От возмущения я даже не могла понять, что для меня хуже: быть дочерью царского генерала, шпионкой или воровкой.
Мужичок довольно улыбался. Такая рыба в руки приплыла, да еще и с хвостом, как у русалки.
– Разберемся, – говорит. – Эту – в камеру, – и показал на меня, – а эту допросить подробнее.
Я пыталась что-то сказать, но меня уже опять подхватили под руки и вновь бесцеремонно поволокли.
В камере нас оказалось трое. Одна женщина с иконописным, но каким-то безумным лицом ритмично стукала головой о стену. Другая меланхолично заплетала косу. Я не знала, к кому присоединиться: мне хотелось и побиться головой о стену и меланхолично смотреть перед собой невидящим взглядом. Выбрала третье. Опять стала спрашивать.
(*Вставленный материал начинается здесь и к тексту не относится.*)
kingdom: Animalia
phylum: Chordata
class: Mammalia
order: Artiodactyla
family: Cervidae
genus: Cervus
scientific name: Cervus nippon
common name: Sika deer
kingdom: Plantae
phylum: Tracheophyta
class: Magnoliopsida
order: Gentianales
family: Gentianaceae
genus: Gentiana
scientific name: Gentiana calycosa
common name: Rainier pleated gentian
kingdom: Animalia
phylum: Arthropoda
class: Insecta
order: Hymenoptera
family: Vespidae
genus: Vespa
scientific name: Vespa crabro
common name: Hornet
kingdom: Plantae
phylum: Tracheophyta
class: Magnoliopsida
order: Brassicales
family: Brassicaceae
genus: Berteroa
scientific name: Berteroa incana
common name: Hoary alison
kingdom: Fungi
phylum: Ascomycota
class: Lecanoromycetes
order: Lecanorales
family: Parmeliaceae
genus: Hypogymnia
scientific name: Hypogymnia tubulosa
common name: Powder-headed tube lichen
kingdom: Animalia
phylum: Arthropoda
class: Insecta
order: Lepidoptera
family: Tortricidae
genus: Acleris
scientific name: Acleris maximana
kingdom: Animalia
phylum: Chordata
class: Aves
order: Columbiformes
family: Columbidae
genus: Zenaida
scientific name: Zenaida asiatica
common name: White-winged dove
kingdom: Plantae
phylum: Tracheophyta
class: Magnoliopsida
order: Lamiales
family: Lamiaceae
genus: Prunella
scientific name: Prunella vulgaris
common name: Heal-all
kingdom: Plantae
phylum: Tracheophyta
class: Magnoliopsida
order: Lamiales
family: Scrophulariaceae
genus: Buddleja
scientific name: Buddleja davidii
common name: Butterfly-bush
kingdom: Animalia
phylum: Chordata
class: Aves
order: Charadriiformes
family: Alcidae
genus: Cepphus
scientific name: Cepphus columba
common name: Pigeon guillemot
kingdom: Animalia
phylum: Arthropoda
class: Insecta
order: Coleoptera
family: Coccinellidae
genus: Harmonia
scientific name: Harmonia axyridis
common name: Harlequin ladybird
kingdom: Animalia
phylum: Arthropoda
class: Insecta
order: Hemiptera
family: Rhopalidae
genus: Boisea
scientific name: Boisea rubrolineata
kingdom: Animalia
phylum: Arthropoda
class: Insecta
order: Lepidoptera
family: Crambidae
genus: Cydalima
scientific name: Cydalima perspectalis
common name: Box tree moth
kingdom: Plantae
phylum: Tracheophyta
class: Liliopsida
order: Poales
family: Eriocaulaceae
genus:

Та, что с косой, охотно очнулась и стала отвечать.
Оказалось, мы находимся в здании ЧК, чрезвычайной комиссии. Ирина, так она представилась, дочь чаеторговца Воронова и за что находится здесь – не знает. Ей сказали, что она будет заложницей. В этой камере Ирина живет уже месяц: соседки все время меняются – наверное, их расстреливают каждое утро. Днем приводят новых, а наутро их тоже убивают.
Из этого я поняла, что она тоже, как и бьющаяся головой о стенку, сумасшедшая: как это можно без суда людей расстреливать, да в таких количествах? Где это видано?
Про нашу соседку она рассказала леденящую душу историю. Фамилия ее Смирнова. Она – жена мотовилихинского рабочего Ивана Смирнова. Когда в 1905 году в Перми были крупные беспорядки, его тоже арестовали. Она, недолго думая, пошла в жандармское управление и выдала всех его товарищей в обмен на то, чтобы его отпустили. Ивана освободили, а всех, на кого указала его жена, сослали в Сибирь. Когда в Перми к власти пришли большевики, то захватили они не только почту, телеграф, телефон, железнодорожную станцию и т. д., но и в целости-сохранности все жандармские архивы за чуть ли не сто лет. Там-то и обнаружили интересные записи. Сегодня ей объявили, что завтра расстреляют, причем сделает это собственноручно ее муж перед лицом своих товарищей.
– А дети-то у них есть? – зачем-то спросила я.
– Как нет! Трое.
– Да нет, не может быть, чтобы ее расстреляли, – у меня в голове эта история не укладывалась. – Она же сделала это из любви: потеряла голову и все такое. Это же понимать нужно.
Ирина улыбнулась какой-то русалочьей улыбкой – из тех, что и не улыбки вовсе, и, перед тем как погрузиться в свою меланхолию, сказала только:
– Вот увидишь.
Я не могла уснуть. С одной стороны, во мне еще не мог улечься внутренний вихрь, вызванный выступлением, – по инерции он все еще крутился. Чувство одновременно и усталости, и силы, наверное, и было тем самым знаменитым фотосинтезом Виктора Тимофеевича. С другой стороны, я уже придумала выход из этой ситуации, но лихорадка опасности била во мне, как пузырьки газа в шампанском, – сквозь все внутренности.
В шесть утра меня повели на допрос.
Мужичок крутил самокрутку и хитро щурился. Я не стала ждать наводящих вопросов и сразу перешла к наступлению.
– Товарищ, я не понимаю, в чем дело.
– Попалась, птичка, – и он выпустил дым мне в лицо.
– Примерно то же я слышала от следователя, когда меня поймали с пачкой революционных листовок.
Мы смотрели друг другу в глаза, и я понимала, что должна выиграть этот бой. Он первым отвел глаза.
– Давай, пиши, губерния. Жги, трави траву.